Background: Two recent studies of the evolution of the isoscalar giant monopole resonance (ISGMR) within the calcium isotope chain report conflicting results. One study suggests that the monopole resonance energy, and thus the incompressibility of the nucleus KA increase with mass, which implies that Kτ , the asymmetry term in the nuclear incompressibility, has a positive value. The other study reports a weak decreasing trend of the energy moments, resulting in a generally accepted negative value for Kτ . Differences in the observed trends have been attributed to the use of different techniques to account for instrumental background and the physical continuum.Purpose: An independent measurement of the central region of the ISGMR in the Ca isotope chain is provided to gain a better understanding of the origin of possible systematic trends.Methods: Inelastically scattered α particles from a range of calcium targets ( 40,42,44,48 Ca), observed at small scattering angles including 0 • , were momentum analyzed in the K600 magnetic spectrometer at iThemba LABS, South Africa. Monopole strengths spanning an excitation-energy range between 9.5 and 25.5 MeV were obtained using the difference-of-spectra (DoS) technique, adjusted to allow corrections for the variation of the angular shape of the sum of the L > 0 multipoles as a function of excitation energy, and compared with previous results that employed multipole-decomposition analysis (MDA) techniques.

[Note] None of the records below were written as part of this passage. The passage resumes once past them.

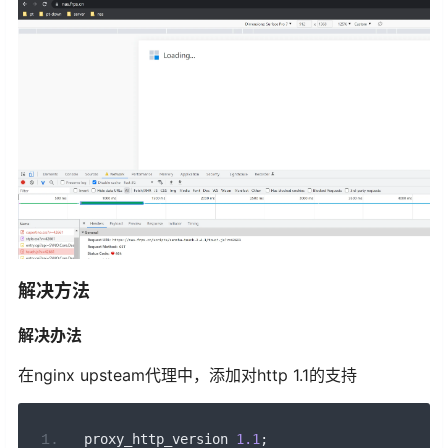
解决方法
解决办法
在nginx upsteam代理中，添加对http 1.1的支持
 proxy_http_version 
1.1
;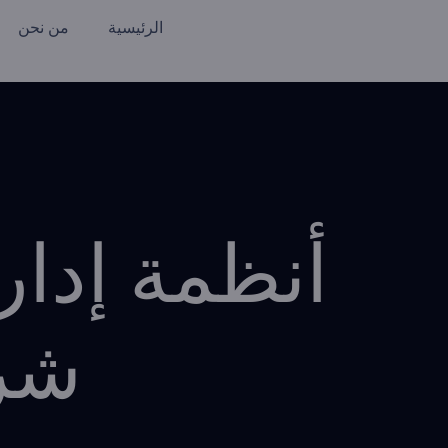
الرئيسية
من نحن
شرح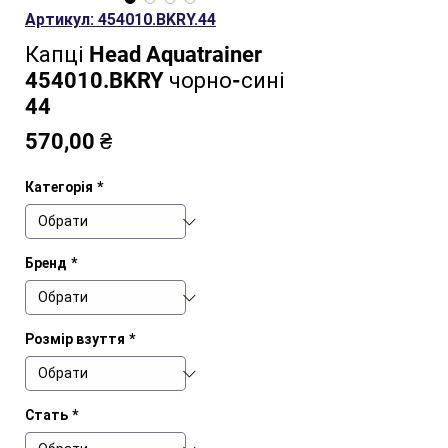
Артикул: 454010.BKRY.44
Капці Head Aquatrainer
454010.BKRY чорно-сині
44
Ціна
570,00 ₴
Категорія
*
Бренд
*
Розмір взуття
*
Стать
*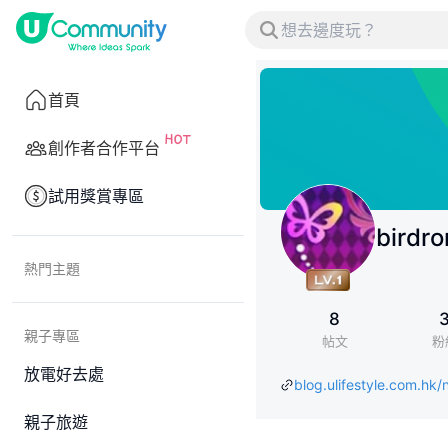
首頁
創作者合作平台
試用獎賞專區
birdr
熱門主題
8
親子專區
帖文
粉
放電好去處
blog.ulifestyle.com.hk/
親子旅遊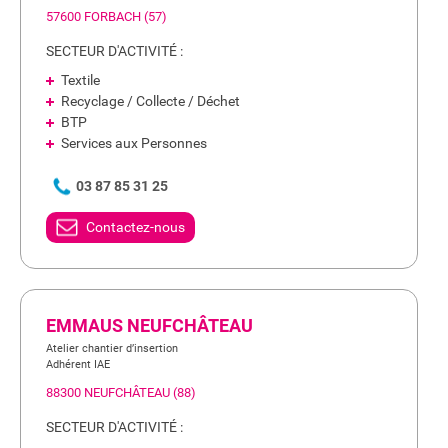
57600 FORBACH (57)
SECTEUR D'ACTIVITÉ :
Textile
Recyclage / Collecte / Déchet
BTP
Services aux Personnes
03 87 85 31 25
Contactez-nous
EMMAUS NEUFCHÂTEAU
Atelier chantier d’insertion
Adhérent IAE
88300 NEUFCHÂTEAU (88)
SECTEUR D'ACTIVITÉ :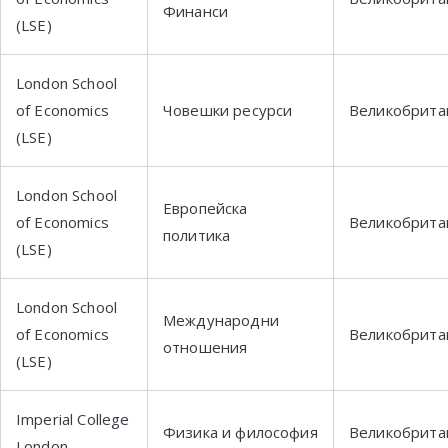
Финанси
(LSE)
London School
of Economics
Човешки ресурси
Великобрита
(LSE)
London School
Европейска
of Economics
Великобрита
политика
(LSE)
London School
Международни
of Economics
Великобрита
отношения
(LSE)
Imperial College
Физика и философия
Великобрита
London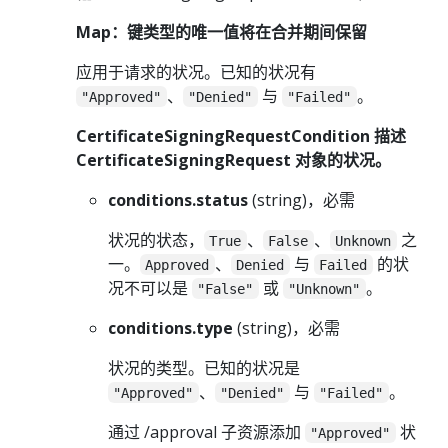
Map：键类型的唯一值将在合并期间保留
应用于请求的状况。已知的状况有
、
与
。
"Approved"
"Denied"
"Failed"
CertificateSigningRequestCondition 描述
CertificateSigningRequest 对象的状况。
conditions.status
(string)，必需
状况的状态，
、
、
之
True
False
Unknown
一。
、
与
的状
Approved
Denied
Failed
况不可以是
或
。
"False"
"Unknown"
conditions.type
(string)，必需
状况的类型。已知的状况是
、
与
。
"Approved"
"Denied"
"Failed"
通过 /approval 子资源添加
状
"Approved"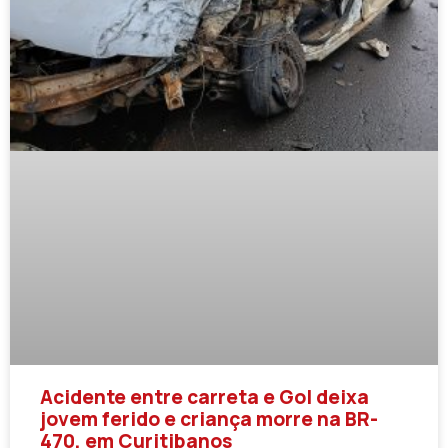
Acidente entre carreta e Gol deixa
jovem ferido e criança morre na BR-
470, em Curitibanos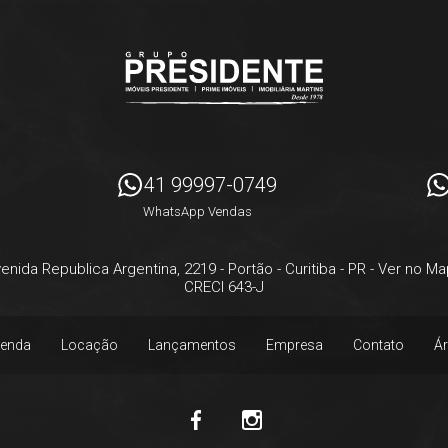
41 99997-0749
WhatsApp Vendas
enida Republica Argentina, 2219
- Portão -
Curitiba
-
PR
-
Ver no Ma
CRECI 643-J
enda
Locação
Lançamentos
Empresa
Contato
Ár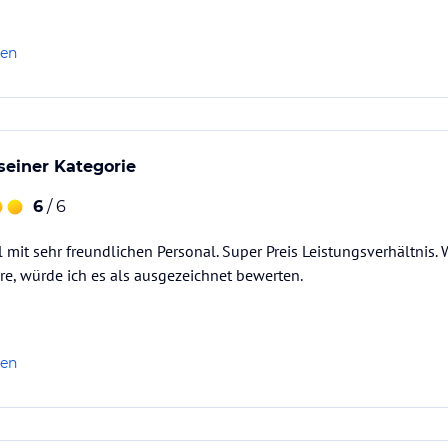
len
 seiner Kategorie
6
/ 6
 mit sehr freundlichen Personal. Super Preis Leistungsverhältnis. 
re, würde ich es als ausgezeichnet bewerten.
len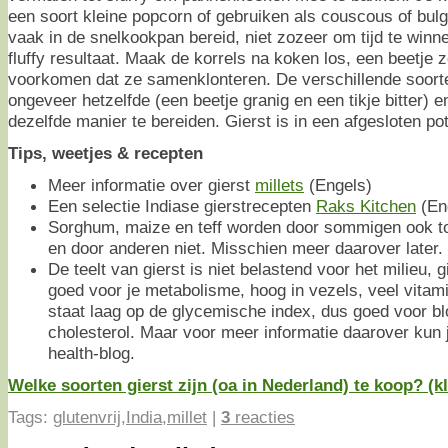
een soort kleine popcorn of gebruiken als couscous of bulgu
vaak in de snelkookpan bereid, niet zozeer om tijd te winn
fluffy resultaat. Maak de korrels na koken los, een beetje 
voorkomen dat ze samenklonteren. De verschillende soort
ongeveer hetzelfde (een beetje granig en een tikje bitter) e
dezelfde manier te bereiden. Gierst is in een afgesloten po
Tips, weetjes & recepten
Meer informatie over gierst
millets
(Engels)
Een selectie Indiase gierstrecepten
Raks Kitchen
(En
Sorghum, maize en teff worden door sommigen ook to
en door anderen niet. Misschien meer daarover later.
De teelt van gierst is niet belastend voor het milieu, g
goed voor je metabolisme, hoog in vezels, veel vitami
staat laag op de glycemische index, dus goed voor bl
cholesterol. Maar voor meer informatie daarover kun 
health-blog.
Welke soorten gierst zijn (oa in Nederland) te koop? (kl
Tags:
glutenvrij
,
India
,
millet
|
3
reacties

Results:The structure of the E0 strength distributions of 40,42,44 Ca agrees well with the results from the previous measurement that supports a weak decreasing trend of the energy moments, while no two datasets agree in the case of 48 Ca. Despite the variation in the structural character of E0 strength distribution from different studies, we find for all datasets that the moment ratios, calculated from the ISGMR strength in the excitation-energy range that defines the main resonance region, display at best only a weak systematic sensitivity to a mass increase.
Conclusion:Different trends observed in the nuclear incompressibility are caused by contributions to the E0 strength outside of the main resonance region, and in particular for high excitation energies. While procedures exist to identify and subtract instrumental background, more work is required to characterize and subtract continuum background contributions at high excitation energies.